Demirtaş, PKK’yı kimlerin tahrik etmek istediğine ilişkin soru üzerine, "Hiç de derin değil bu güçler. Polis derin bir güç müdür? Hükümetin emrindedir. Hükümet bu kadar operasyonu tutuklamayı niye yapıyor? Hükümetin barış konusunda somut adım atma niyetlerinin olmadığını somut göstergesidir bunlar" dedi. Demirtaş, 2012 yılında Kürt sorununun bu aşamada olmayacağını, AK Parti’den sadece operasyonları durdurmasını ve süreci provoke eden yaklaşımları durdmasını istediklerini, ortaya koydukları talepleri halkımızın öz gücüyle gerçekleştireceklerini söyledi.

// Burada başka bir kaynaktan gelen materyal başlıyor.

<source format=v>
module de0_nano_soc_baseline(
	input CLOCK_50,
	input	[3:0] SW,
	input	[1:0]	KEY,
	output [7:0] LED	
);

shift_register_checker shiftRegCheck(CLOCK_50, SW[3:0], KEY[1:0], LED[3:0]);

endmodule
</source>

BDP Genel Başkan Yardımcısı Gültan Kışanak ise, Sabahat Tuncer’in polise tokat atma olayıyla ilgili, "Tabii ki biz bu işin vardığı nokta itibarıyle ’Keşke olmasın’ diyoruz. Ama gerçektende 4 yıldır aynı saldırılara maruz kalıyoruz. Gittiğimiz hiç bir yerde kamu görevlilerinden ’Bu miletin temsilcisidir’, ’Buna gereken saygınlığı gösterme’ yaklaşımını görmüyoruz. Bunun da aslında siyasi iktidarın tutumundan cesaret alan bir tutum olduğunu biliyoruz. Daha 2 hafta önce 1 Mart’ta 8 mart mitinglerinin startını Silopi’de vermeye gittiğimde aynı yaklaşımı ben de gördüm. Bu durum karşısında sağduyuyu korumak bu kadar kolay değil. Her zaman da sineye çekemiyorsunuz. Bizim 4 yıldır nelerle karşılaştığımızı herkes biliyor. Önceki gün nevruzda Diyarbakır’da ben de gaz bombalarına maruz kaldım" dedi.